[Dataset items]:

Segment Open

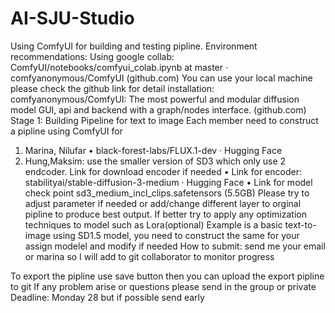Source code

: # AI-SJU-Studio
Using ComfyUI for building and testing pipline.
Environment recommendations: 
Using google collab: ComfyUI/notebooks/comfyui_colab.ipynb at master · comfyanonymous/ComfyUI (github.com)
You can use your local machine please check the github link for detail installation:
comfyanonymous/ComfyUI: The most powerful and modular diffusion model GUI, api and backend with a graph/nodes interface. (github.com)
Stage 1: Building Pipeline for text to image
Each member need to construct a pipline using ComfyUI for 
1.	Marina, Nilufar
•	black-forest-labs/FLUX.1-dev · Hugging Face
2.	Hung,Maksim: use the smaller version of SD3 which only use 2 endcoder. Link for download encoder if needed
•	Link for encoder: stabilityai/stable-diffusion-3-medium · Hugging Face
•	Link for model check point sd3_medium_incl_clips.safetensors (5.5GB)
Please try to adjust parameter if needed or add/change different layer to orginal pipline to produce best output. If better try to apply any optimization techniques to model such as Lora(optional)
Example is a basic text-to-image using SD1.5 model, you need to construct the same for your assign modelel and modify if needed 
How to submit: send me your email or marina so I will add to git collaborator to monitor progress
 
To export the pipline use save button then you can upload the export pipline to git
If any problem arise or questions please send in the group or private
Deadline: Monday 28 but if possible send early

Segment Closed

[INSTRUCTION]:
Switch "Stage 1" to "Phase 1" wherever it occurs in the rows above, and reproduce the source text of every row with nothing else altered. Leave the pictures out.

[REPLY]:
Source code

: # AI-SJU-Studio
Using ComfyUI for building and testing pipline.
Environment recommendations: 
Using google collab: ComfyUI/notebooks/comfyui_colab.ipynb at master · comfyanonymous/ComfyUI (github.com)
You can use your local machine please check the github link for detail installation:
comfyanonymous/ComfyUI: The most powerful and modular diffusion model GUI, api and backend with a graph/nodes interface. (github.com)
Phase 1: Building Pipeline for text to image
Each member need to construct a pipline using ComfyUI for 
1.	Marina, Nilufar
•	black-forest-labs/FLUX.1-dev · Hugging Face
2.	Hung,Maksim: use the smaller version of SD3 which only use 2 endcoder. Link for download encoder if needed
•	Link for encoder: stabilityai/stable-diffusion-3-medium · Hugging Face
•	Link for model check point sd3_medium_incl_clips.safetensors (5.5GB)
Please try to adjust parameter if needed or add/change different layer to orginal pipline to produce best output. If better try to apply any optimization techniques to model such as Lora(optional)
Example is a basic text-to-image using SD1.5 model, you need to construct the same for your assign modelel and modify if needed 
How to submit: send me your email or marina so I will add to git collaborator to monitor progress
 
To export the pipline use save button then you can upload the export pipline to git
If any problem arise or questions please send in the group or private
Deadline: Monday 28 but if possible send early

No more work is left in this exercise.